1. ## limit of function of a sequence equals the function of the limit of that sequence?

ok I'm doing my homework when i face this problem:

suppose f is continuous at x = c in [a,b]. this implies that for any sequence {xn} in [a,b] and {xn} converges to c, we have the sequence {f(xn)} converges to f(c). In other words: lim f(xn) = f(lim (xn)) with n approaches to infinity. True or False?

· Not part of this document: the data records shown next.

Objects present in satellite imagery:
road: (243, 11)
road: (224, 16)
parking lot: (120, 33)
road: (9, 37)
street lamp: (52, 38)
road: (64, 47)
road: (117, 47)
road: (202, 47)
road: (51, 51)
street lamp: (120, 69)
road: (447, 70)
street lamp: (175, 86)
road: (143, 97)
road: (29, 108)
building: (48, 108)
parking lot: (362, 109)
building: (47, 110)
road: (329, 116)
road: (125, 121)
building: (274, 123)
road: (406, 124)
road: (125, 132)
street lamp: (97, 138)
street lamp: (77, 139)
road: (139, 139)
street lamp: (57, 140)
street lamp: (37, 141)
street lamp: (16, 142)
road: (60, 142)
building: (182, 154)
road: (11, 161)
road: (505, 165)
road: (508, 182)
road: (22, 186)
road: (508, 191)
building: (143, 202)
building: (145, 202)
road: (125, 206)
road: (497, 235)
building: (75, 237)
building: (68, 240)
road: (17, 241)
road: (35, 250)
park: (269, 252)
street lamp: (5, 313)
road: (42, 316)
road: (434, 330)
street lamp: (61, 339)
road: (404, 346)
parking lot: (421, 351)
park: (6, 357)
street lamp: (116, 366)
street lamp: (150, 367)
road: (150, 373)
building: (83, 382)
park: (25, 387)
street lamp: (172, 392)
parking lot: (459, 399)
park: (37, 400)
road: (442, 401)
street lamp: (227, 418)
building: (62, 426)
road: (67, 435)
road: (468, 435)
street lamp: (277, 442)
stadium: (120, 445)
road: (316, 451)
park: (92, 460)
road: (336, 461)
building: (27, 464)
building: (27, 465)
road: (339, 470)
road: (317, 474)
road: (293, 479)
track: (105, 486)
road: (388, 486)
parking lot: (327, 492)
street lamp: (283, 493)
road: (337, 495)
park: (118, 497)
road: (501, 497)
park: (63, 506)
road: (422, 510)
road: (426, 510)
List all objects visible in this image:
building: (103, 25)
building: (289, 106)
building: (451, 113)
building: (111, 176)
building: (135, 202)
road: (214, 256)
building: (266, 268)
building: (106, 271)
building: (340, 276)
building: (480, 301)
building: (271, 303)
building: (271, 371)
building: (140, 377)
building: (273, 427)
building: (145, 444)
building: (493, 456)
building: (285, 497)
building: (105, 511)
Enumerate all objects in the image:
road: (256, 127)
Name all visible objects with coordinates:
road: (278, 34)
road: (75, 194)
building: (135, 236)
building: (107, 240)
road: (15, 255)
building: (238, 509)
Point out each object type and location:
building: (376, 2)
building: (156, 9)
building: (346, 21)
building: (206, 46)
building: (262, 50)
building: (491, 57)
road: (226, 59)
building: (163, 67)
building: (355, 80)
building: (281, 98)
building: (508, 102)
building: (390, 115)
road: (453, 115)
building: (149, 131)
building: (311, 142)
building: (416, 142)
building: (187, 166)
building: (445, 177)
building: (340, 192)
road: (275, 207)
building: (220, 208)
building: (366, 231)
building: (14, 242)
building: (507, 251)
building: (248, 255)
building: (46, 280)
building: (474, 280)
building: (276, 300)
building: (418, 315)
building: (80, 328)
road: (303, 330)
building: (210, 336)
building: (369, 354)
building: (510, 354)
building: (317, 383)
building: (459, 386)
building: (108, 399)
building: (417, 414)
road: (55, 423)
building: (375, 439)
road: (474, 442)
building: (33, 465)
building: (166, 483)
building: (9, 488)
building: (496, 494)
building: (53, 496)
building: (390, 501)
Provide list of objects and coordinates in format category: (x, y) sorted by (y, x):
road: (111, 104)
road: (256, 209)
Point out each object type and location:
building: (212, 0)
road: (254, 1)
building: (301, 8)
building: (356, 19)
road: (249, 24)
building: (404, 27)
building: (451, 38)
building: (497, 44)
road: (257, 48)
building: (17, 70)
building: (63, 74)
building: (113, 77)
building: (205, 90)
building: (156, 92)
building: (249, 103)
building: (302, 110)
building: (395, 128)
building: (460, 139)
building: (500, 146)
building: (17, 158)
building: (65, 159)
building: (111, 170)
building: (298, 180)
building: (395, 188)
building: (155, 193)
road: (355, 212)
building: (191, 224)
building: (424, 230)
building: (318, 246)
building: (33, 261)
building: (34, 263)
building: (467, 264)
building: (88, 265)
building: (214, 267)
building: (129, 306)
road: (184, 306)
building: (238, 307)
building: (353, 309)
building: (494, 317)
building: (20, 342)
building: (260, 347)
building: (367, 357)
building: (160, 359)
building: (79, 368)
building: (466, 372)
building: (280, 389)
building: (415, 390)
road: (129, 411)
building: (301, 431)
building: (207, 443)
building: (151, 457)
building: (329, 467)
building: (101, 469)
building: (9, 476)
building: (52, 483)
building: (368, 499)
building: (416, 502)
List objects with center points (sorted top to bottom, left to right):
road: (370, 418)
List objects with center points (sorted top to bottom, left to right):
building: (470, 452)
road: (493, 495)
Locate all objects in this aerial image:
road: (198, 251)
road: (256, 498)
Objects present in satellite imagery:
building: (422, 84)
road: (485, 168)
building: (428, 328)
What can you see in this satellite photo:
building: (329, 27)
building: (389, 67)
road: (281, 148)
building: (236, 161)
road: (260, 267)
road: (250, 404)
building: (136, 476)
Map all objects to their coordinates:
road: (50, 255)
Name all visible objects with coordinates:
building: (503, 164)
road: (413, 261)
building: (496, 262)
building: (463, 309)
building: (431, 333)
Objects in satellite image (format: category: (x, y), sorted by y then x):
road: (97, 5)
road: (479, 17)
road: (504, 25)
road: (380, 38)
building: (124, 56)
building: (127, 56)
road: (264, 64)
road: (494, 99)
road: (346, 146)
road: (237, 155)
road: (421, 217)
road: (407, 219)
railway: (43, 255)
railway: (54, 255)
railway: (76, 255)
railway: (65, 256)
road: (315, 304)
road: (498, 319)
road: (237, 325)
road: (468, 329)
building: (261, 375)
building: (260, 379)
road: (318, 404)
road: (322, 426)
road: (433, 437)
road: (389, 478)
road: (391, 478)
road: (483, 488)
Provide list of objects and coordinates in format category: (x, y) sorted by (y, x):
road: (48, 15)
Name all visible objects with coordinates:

I think it is true so maybe I can use definition to prove it? But I'm not sure.
f continuous at c so by definition, for any e>0 there exists alpha > 0 such that |x-c| < alpha >> |f(x)-f(c)|< e

and {xn} converges to c so also by definition for every e > 0, there is a n* such that for all n >= n* >> | xn - c| < e

how can i go from here to get to:

|f(xn) - f(c)| < e ?

2. Just let $\alpha = \varepsilon~.$

3. Originally Posted by Plato
Just let $\alpha = \varepsilon~.$
so it is just like this?

alpha = e

so |xn - c| < alpha so for all e > 0 there exists n* in N such that for all n >= n*
|f(xn) - f(c) | < e

>> f(xn) converges to f(c)
>> lim (f(xn) = f(c) = f(lim (xn)) as n approaches to infinity.